The Onslaught on London
During the late afternoon of the 7 September 1940 a young man, cycling through suburban south-east London, was among the first to see the awe-inspiring sight of the German bombers massing over London. His oral testimony is a good example of how memory and words can evoke the atmosphere and sense of trepidation on that first day of the Blitz:
It was the most amazing, impressive, riveting sight. Directly above me were literally hundreds of planes, Germans! The sky was full of them. Bombers hemmed in with fighters, like bees around their queen, like destroyers round the battleship. So came Jerry.
The first area of London to come under sustained attack was the East End, a historic mostly working-class district of the capital city, only a few miles from the wealthy and powerful West End yet many miles from it, figuratively, in social and economic conditions. Just as they had been in the First World War, the docks were an obvious initial target because of their importance to the import and export trade. On ‘Black Saturday’ the Woolwich Arsenal and the Silvertown Docks were hit, and as they went up in flames, millions of pounds of foodstuffs and other goods were destroyed.67 On the first night of the Blitz 1,800 lost their lives or were seriously injured.
One of the many tragedies of war from the air is that poorest people suffer the most, and the bombing of one of the poorest districts of London which initiated the eight-month Blitz is a stark reminder of that fact. The working-class districts around the extensive docklands were crammed with high-density, often poor-quality, housing. Wharves and warehouses populated the muddy waterside of the River Thames from Tower Bridge via Wapping to Canary Wharf on the North Bank, and from Tower Bridge via Rotherhithe to Greenwich along the South Bank. This urban warren was a legacy of unplanned urbanisation during the Victorian years.

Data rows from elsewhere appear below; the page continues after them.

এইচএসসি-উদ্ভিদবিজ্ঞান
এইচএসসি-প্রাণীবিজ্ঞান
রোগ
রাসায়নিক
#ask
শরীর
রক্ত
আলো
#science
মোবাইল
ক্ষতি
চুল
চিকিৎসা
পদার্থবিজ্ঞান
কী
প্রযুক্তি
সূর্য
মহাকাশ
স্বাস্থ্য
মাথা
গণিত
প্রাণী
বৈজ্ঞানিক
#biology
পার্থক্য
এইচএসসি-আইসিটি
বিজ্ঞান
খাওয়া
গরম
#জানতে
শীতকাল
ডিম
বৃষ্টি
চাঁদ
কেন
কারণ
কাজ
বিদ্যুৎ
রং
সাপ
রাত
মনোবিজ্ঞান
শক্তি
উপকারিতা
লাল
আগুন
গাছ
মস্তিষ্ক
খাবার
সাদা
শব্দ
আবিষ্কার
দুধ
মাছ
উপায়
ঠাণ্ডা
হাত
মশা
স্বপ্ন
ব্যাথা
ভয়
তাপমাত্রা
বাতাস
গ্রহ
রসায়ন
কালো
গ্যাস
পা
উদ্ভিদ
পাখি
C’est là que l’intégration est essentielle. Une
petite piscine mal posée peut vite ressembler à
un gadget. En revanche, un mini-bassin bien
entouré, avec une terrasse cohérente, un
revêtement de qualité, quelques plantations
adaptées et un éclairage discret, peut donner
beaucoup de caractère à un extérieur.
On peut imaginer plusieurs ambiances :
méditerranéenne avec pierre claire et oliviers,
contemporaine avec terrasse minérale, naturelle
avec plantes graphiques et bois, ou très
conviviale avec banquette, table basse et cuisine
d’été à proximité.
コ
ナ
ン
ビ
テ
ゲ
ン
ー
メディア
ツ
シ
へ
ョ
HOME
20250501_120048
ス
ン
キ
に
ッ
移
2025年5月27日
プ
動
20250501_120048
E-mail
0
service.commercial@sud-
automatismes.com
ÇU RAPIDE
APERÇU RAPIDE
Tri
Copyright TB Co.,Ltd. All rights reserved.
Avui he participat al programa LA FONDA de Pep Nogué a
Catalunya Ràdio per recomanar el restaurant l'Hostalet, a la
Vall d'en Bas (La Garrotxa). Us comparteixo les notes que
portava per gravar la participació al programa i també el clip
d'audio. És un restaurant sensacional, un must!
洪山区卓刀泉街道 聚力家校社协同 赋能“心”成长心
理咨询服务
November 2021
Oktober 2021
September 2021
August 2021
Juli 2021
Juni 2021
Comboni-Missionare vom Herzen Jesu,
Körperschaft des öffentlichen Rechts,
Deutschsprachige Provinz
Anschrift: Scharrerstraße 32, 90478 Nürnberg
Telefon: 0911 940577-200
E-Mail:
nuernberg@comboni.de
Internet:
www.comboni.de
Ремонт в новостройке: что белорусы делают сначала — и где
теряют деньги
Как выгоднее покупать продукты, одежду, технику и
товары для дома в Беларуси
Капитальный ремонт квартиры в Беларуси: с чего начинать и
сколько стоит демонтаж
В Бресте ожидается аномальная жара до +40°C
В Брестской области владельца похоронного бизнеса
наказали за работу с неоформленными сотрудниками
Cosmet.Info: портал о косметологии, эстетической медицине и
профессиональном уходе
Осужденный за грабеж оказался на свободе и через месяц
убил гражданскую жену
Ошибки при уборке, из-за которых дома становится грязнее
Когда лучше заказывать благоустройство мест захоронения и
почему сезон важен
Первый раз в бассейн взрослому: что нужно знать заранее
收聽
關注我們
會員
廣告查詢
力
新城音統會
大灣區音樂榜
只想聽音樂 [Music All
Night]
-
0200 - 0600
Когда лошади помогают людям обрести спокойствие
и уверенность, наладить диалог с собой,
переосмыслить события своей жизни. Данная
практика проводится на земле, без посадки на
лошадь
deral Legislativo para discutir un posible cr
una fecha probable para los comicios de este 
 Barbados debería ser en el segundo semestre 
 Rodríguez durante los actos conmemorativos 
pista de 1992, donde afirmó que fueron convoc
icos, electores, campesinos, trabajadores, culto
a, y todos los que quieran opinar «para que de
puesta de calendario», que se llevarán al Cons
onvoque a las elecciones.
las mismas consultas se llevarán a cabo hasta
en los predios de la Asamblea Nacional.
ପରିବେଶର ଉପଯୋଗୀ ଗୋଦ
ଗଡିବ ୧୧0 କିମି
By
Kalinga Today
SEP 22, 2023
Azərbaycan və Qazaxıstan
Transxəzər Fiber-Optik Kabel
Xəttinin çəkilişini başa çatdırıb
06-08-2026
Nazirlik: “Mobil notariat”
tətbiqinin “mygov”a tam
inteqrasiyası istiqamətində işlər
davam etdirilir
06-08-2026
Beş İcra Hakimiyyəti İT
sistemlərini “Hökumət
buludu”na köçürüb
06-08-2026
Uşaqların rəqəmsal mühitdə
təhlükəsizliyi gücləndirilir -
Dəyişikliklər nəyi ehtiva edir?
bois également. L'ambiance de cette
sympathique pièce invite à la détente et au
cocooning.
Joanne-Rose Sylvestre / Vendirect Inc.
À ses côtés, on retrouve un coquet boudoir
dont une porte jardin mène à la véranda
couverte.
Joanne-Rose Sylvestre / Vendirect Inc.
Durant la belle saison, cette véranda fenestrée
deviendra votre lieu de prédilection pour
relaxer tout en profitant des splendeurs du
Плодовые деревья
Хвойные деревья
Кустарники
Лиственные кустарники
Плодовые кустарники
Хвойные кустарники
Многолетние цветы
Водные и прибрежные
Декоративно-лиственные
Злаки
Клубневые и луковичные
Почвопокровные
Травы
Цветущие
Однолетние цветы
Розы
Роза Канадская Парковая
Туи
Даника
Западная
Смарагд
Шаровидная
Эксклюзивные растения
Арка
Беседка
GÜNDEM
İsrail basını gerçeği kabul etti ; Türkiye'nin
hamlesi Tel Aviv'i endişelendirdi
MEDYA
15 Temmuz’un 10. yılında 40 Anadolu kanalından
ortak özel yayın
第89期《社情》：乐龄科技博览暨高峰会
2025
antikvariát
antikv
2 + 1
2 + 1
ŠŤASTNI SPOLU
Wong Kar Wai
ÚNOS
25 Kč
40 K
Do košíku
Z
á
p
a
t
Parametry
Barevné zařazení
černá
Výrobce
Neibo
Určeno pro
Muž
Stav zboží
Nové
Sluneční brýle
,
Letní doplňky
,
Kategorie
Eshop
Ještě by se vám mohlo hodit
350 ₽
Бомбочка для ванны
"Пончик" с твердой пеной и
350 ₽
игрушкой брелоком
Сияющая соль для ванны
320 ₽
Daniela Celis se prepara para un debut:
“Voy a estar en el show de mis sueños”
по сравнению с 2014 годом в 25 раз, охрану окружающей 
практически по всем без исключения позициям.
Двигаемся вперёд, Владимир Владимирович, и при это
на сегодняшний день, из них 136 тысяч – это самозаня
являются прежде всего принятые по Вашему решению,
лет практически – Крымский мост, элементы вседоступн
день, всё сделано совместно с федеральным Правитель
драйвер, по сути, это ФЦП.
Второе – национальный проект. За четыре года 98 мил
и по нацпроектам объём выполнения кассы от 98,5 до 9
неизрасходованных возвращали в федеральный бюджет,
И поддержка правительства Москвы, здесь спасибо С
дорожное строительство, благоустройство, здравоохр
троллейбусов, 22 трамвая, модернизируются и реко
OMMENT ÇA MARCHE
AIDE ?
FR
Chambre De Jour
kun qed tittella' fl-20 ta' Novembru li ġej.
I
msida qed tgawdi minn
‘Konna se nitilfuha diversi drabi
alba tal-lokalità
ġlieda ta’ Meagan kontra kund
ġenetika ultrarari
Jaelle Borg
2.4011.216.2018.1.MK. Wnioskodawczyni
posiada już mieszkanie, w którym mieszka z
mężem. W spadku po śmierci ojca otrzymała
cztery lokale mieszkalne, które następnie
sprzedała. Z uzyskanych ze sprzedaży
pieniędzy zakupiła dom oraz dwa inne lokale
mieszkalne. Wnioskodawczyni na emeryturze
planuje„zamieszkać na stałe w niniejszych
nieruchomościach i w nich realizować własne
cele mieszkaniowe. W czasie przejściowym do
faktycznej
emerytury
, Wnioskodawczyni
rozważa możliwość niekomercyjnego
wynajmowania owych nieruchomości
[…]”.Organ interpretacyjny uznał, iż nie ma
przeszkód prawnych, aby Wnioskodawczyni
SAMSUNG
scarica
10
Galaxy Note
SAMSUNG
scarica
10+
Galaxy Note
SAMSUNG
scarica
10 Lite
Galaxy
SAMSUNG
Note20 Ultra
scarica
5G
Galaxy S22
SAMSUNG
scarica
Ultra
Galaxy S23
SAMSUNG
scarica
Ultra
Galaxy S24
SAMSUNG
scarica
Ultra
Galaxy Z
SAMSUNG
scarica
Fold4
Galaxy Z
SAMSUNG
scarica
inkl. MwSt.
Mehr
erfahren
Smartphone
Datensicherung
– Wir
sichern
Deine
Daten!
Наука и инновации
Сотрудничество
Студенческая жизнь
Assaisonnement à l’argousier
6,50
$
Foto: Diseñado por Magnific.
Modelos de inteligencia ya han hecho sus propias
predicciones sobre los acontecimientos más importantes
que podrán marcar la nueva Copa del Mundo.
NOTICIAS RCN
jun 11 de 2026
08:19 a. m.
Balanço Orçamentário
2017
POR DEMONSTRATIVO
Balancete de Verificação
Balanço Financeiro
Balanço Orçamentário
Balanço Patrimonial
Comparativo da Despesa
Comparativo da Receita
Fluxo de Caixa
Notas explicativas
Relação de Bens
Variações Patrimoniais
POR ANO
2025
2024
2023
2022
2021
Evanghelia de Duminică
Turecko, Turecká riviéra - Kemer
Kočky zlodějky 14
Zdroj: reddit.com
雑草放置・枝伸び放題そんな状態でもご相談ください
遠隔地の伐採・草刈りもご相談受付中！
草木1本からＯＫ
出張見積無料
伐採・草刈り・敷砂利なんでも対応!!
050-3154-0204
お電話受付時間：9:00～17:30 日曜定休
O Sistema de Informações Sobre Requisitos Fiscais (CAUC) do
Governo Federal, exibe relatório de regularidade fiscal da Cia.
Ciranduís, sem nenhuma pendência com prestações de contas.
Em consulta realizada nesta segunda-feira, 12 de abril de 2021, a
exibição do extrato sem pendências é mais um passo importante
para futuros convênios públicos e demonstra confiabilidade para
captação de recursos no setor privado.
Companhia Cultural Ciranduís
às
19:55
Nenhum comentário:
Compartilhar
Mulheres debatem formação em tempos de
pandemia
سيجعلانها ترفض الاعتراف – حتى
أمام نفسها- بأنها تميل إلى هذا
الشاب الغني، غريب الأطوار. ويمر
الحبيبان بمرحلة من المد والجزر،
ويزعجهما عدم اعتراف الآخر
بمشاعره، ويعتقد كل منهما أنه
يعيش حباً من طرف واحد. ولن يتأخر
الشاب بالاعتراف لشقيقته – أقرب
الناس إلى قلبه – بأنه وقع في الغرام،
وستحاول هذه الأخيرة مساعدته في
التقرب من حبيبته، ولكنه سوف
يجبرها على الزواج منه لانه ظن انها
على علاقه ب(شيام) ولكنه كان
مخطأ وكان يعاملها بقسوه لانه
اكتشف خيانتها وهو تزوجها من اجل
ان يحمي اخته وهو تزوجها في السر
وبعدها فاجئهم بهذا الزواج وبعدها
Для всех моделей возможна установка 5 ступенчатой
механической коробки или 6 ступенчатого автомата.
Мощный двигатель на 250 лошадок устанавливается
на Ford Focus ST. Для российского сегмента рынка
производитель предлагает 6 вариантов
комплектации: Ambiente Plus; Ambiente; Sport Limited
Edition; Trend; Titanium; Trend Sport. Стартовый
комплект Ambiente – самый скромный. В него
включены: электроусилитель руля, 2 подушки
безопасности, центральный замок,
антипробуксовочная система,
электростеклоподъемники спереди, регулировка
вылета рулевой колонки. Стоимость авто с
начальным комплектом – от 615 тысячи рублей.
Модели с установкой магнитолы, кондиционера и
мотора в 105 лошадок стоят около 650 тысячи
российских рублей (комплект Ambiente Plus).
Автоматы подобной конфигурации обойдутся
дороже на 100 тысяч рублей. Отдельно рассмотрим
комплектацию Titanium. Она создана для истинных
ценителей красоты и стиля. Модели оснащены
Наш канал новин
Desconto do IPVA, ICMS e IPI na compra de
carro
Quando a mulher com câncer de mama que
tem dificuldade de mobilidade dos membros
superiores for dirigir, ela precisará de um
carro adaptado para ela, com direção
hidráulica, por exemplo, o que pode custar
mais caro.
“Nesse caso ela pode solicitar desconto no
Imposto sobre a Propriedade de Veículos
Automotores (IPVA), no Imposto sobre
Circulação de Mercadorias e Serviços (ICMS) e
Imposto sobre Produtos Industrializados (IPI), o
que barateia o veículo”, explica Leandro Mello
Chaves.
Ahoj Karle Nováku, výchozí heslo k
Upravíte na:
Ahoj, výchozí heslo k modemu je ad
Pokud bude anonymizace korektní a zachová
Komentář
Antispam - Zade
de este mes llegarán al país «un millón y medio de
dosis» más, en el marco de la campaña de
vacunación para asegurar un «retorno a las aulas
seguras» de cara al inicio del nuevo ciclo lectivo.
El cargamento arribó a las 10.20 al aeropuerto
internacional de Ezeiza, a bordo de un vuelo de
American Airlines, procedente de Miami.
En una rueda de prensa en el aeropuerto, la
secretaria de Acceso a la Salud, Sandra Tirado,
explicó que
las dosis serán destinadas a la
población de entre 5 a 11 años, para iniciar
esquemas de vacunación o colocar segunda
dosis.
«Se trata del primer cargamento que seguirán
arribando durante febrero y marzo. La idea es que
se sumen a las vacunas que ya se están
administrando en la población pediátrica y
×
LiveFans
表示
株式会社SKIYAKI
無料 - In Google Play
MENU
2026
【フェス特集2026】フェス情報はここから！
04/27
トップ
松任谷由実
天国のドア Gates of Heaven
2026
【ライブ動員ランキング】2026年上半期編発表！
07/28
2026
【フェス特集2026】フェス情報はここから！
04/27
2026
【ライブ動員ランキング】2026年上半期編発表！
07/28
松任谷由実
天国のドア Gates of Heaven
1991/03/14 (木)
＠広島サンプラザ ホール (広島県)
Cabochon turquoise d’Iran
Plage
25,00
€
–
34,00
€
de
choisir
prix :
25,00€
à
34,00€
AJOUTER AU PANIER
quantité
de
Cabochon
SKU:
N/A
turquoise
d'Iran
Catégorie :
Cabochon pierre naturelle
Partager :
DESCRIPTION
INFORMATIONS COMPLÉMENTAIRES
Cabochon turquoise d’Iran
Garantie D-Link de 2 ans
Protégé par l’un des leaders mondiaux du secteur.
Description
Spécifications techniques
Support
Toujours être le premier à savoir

The ARP and the emergency services were overwhelmed. Fire crews were brought in from Nottingham in the East Midlands and elsewhere to help fight the raging infernos.69 Transport access to fires and victims was impeded by the amount of rubble lying across roads and streets. During the first weeks of the Blitz the physical destruction and the accumulation of debris was so extensive that about 1,800 roads were blocked, while over 3 million tons of rubble and detritus had built up, requiring an extensive clearing-up and repair operation to the infrastructure of the capital city.70 Barrage balloons had done little to stem the tide of German attacks, and the air raid warning siren was no longer sounding for practice or to indicate a few lone bombers. To make matters worse, during the first two nights the anti-aircraft guns were largely impotent, unable to bring down large numbers of German aircraft, and even failing to fire properly in some installations. As Winston Churchill noted in his history of the Second World War, first published in 1959, when the anti-aircraft artillery finally launched its salvoes into the London night, many huddling in their shelters or on voluntary duties felt a sense of relief.71 Yet few were convinced the AA guns offered a robust and reliable defence to the Luftwaffe, whether along the coast or at fixed points in the major urban centres. The American reporter Ed Murrow was living in Hallam Street in London during the Blitz, and his compelling live broadcasts of the Blitz with the sound of bombs in the distance were relayed back to an American audience. His broadcasts showed that civil defence was under strain.